Shailesh Gandhi

Former Central Information Commissioner 

I first met Narayanbhai Varma in 2006 when we were organizing a big RTI drive in about 40 places across India. We needed volunteers and had decided to get different organizations to take up the responsibility of paying for different requirements so that there was no need for any fund collection. Narayanbhai asked what I expected from BCAS. I requested him to either agree to pay the rent for the fortnight for the hall at Government Law College, or get some volunteers. He first asked me a few questions and then with a twinkle in his eye said he would do both. He agreed to pay for the hall from BCAS and also helped to get about a dozen very good volunteers.  He came up with a small booklet on RTI which was distributed during the camp. After the event was over with over 3000 RTI applications being filed, he showed his appreciation by saying that BCAS would happily give us place for RTI meetings. We held many meetings at BCAS since there was no need to worry about payments.
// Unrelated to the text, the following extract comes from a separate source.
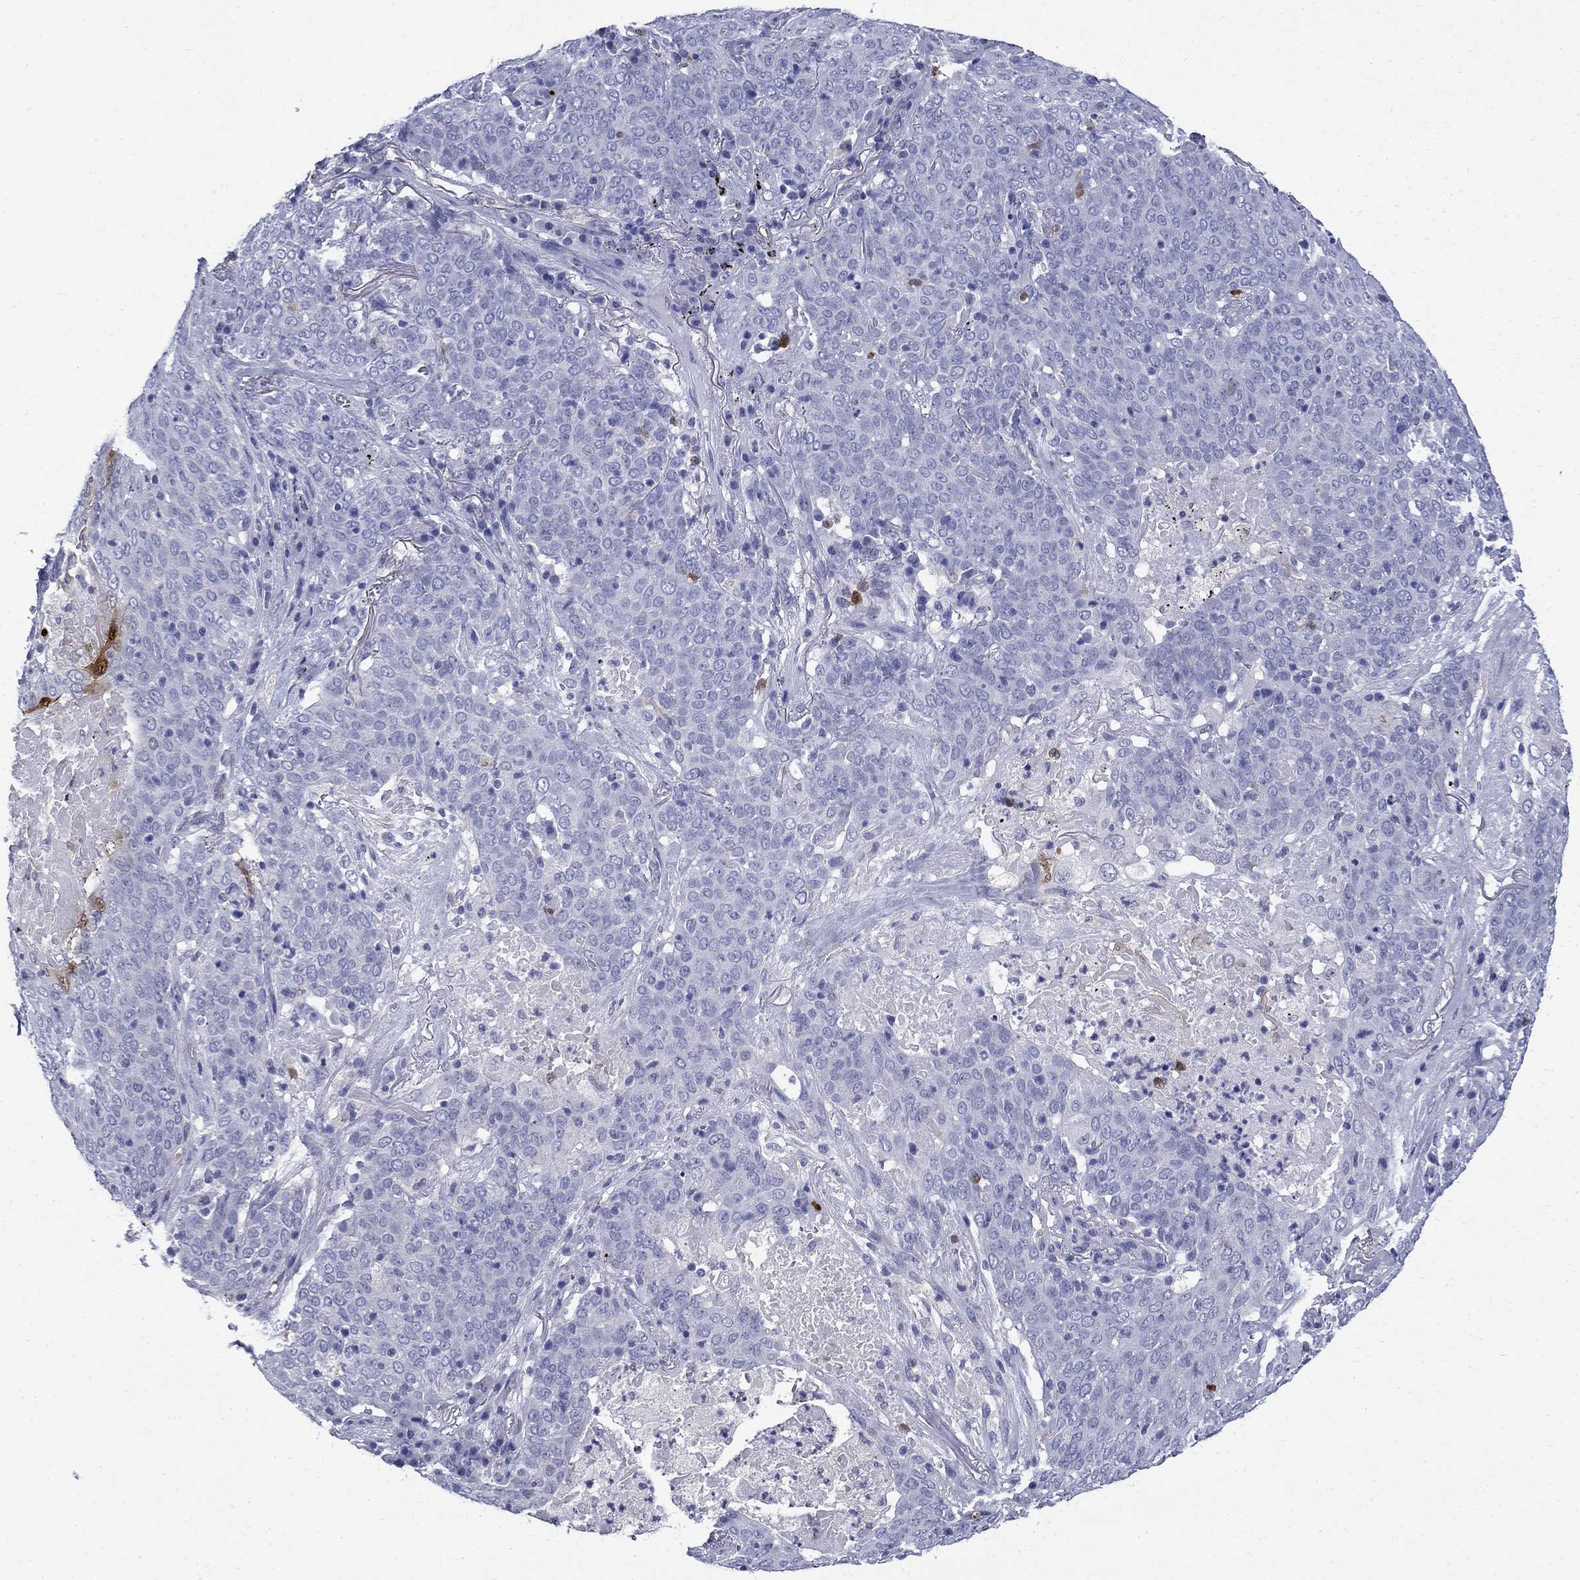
{"staining": {"intensity": "negative", "quantity": "none", "location": "none"}, "tissue": "lung cancer", "cell_type": "Tumor cells", "image_type": "cancer", "snomed": [{"axis": "morphology", "description": "Squamous cell carcinoma, NOS"}, {"axis": "topography", "description": "Lung"}], "caption": "The micrograph exhibits no staining of tumor cells in lung cancer.", "gene": "SERPINB2", "patient": {"sex": "male", "age": 82}}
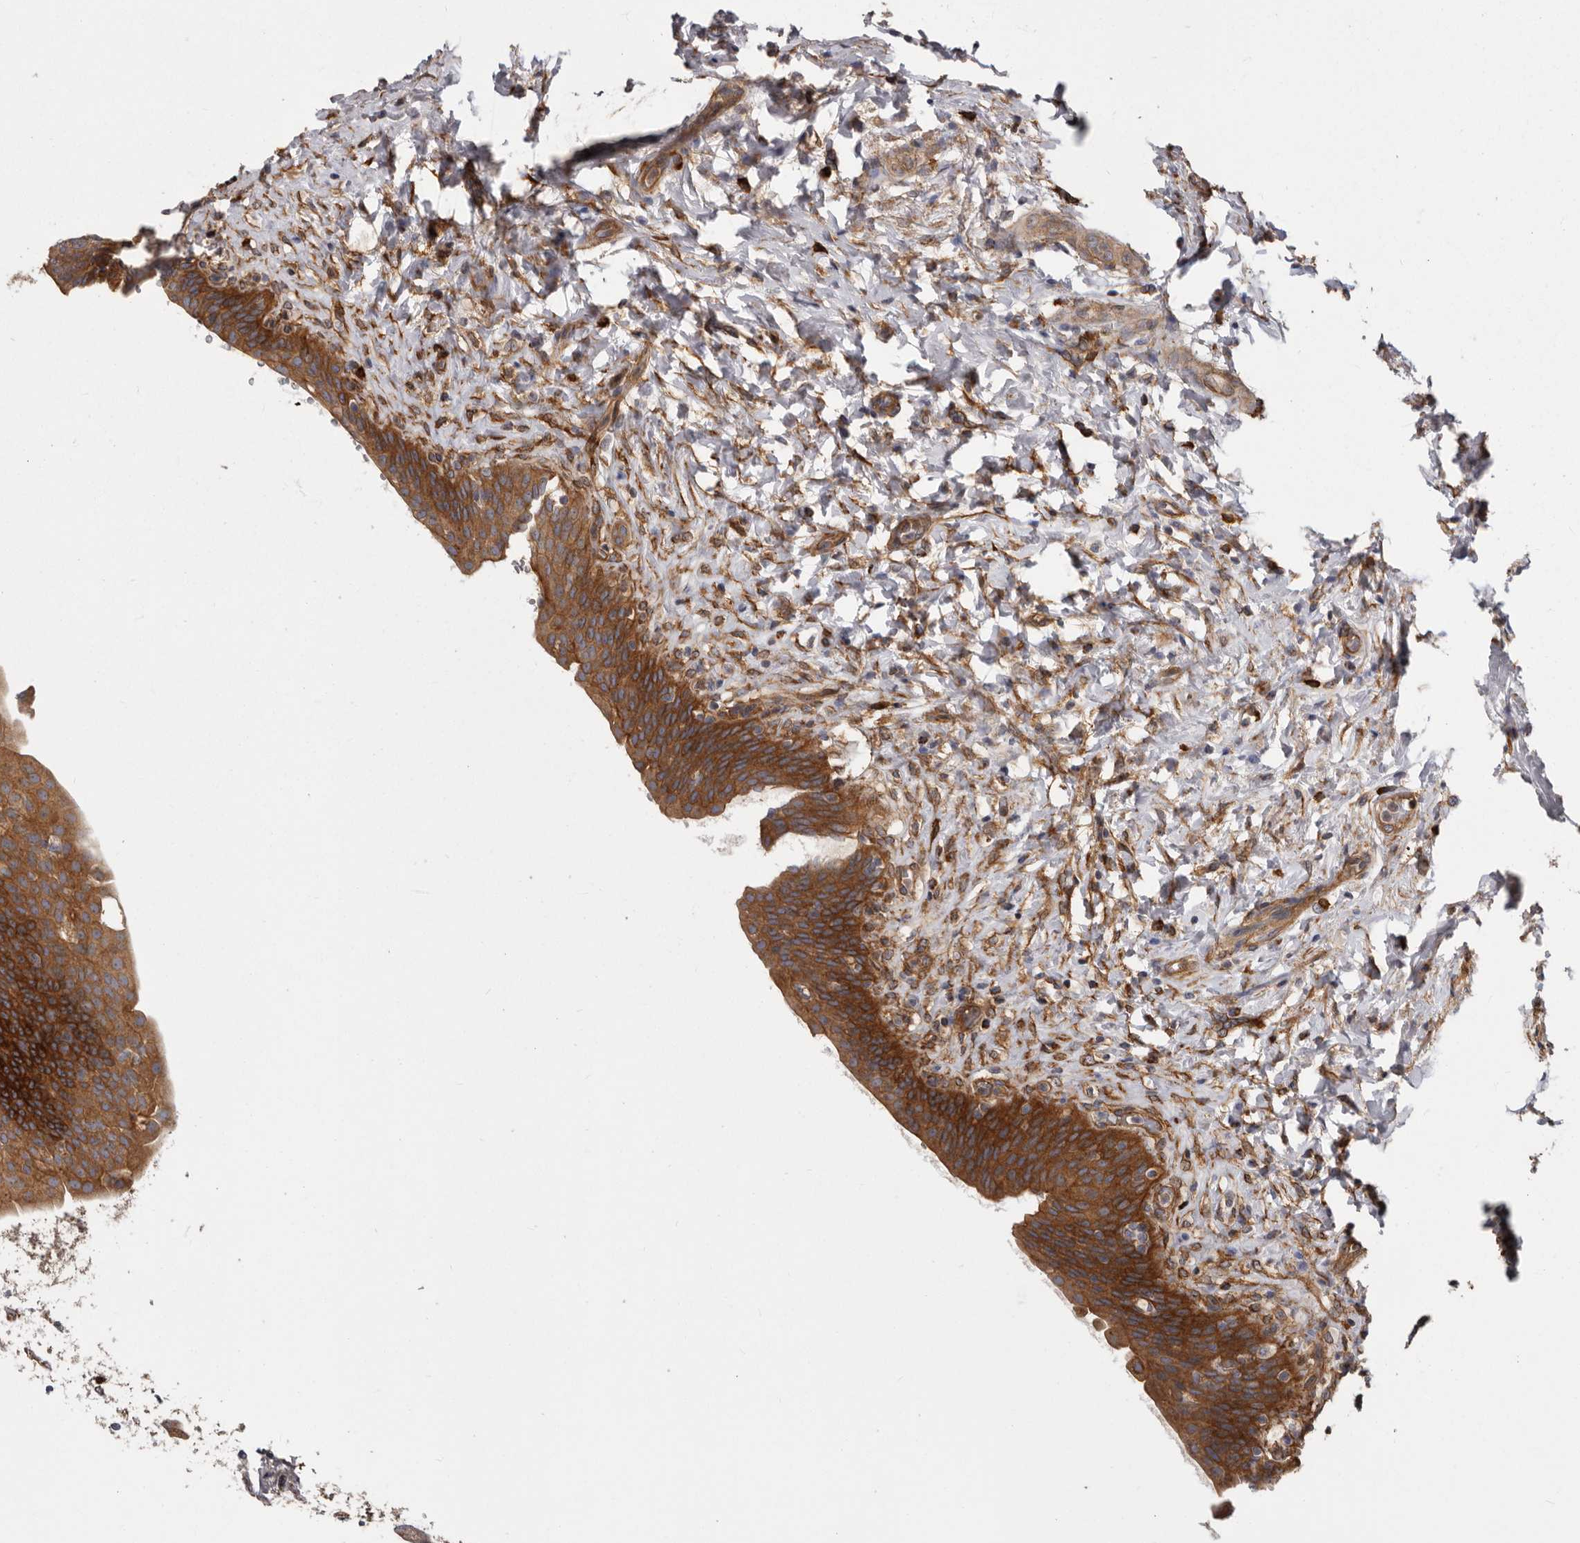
{"staining": {"intensity": "strong", "quantity": ">75%", "location": "cytoplasmic/membranous"}, "tissue": "urinary bladder", "cell_type": "Urothelial cells", "image_type": "normal", "snomed": [{"axis": "morphology", "description": "Normal tissue, NOS"}, {"axis": "topography", "description": "Urinary bladder"}], "caption": "Human urinary bladder stained with a brown dye exhibits strong cytoplasmic/membranous positive positivity in approximately >75% of urothelial cells.", "gene": "ENAH", "patient": {"sex": "male", "age": 83}}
He had a good commitment and grasp for law, having been a successful Chartered Accountant. This came through very well when we discussed some finer points of the RTI Act.  Despite his age and failing health in the last few years, he happily came to RTI meetings for discussions, planning strategy or holding a RTI convention. I am aware that he was instrumental in getting RTI clinics at BCAS, IMC, Giants and PCGT. He wrote an article on RTI for every issue of BCA journal, which was provided guidance to many users and practitioners of RTI. I am sure BCAS will continue this commitment to RTI. For many years if a RTI event was to be held Narayanbhai would contribute his time, wisdom and money without any hesitation, or seeking any specific recognition.

When I became a Central Information Commissioner he was very joyous and informed many people. When I met him, he embraced me with such warmth and love, I felt I was being embraced by my father who was no more. Narayanbhai always displayed his love for me and would forgive any mistakes very generously. After I went to Delhi he would often praise my work before others who told me of the pride he displayed when referring to my decisions and work.  

There is one incident which I will always remember because it showed Narayanbhai’s unique humility and intellectual greatness. When the 97th Constitutional amendment was passed, he and many other activists thought one implication was that it would have the implication of covering Cooperative Societies in the domain of RTI. He called me and said he wanted to hold a meeting to discuss this issue and would call for a meeting at the IMC. I had not read the amendment but agreed to his request that I should be the main speaker on this subject. On the day before the meeting I carefully read the amendment and the arguments advanced by other RTI activists.  I came to the conclusion that this amendment would not mean that Cooperative societies had come in the ambit of RTI. I called up Narayanbhai and explained the position to him and suggested that there could be some other person as the main speaker. Without any hesitation he said I would be the main speaker and should give my views, even if they did not agree with his. This was a man who readily accepted a different opinion and respected it. He had internalized the fundamentals of freedom of speech and information.

Narayanbhai wrote consistently on RTI and was very keen to empower citizens with it. He had understood the power and potential of this law to bring better governance for India. His demise was a personal loss for me, which I have felt very deeply. Narayanbhai’s contribution is an inspiration for all of us, and we owe it to his memory to bring greater life and vigour to its implementation.  RTI is great tool for our democracy and better governance and Narayanbhai’s contribution to it has been very significant.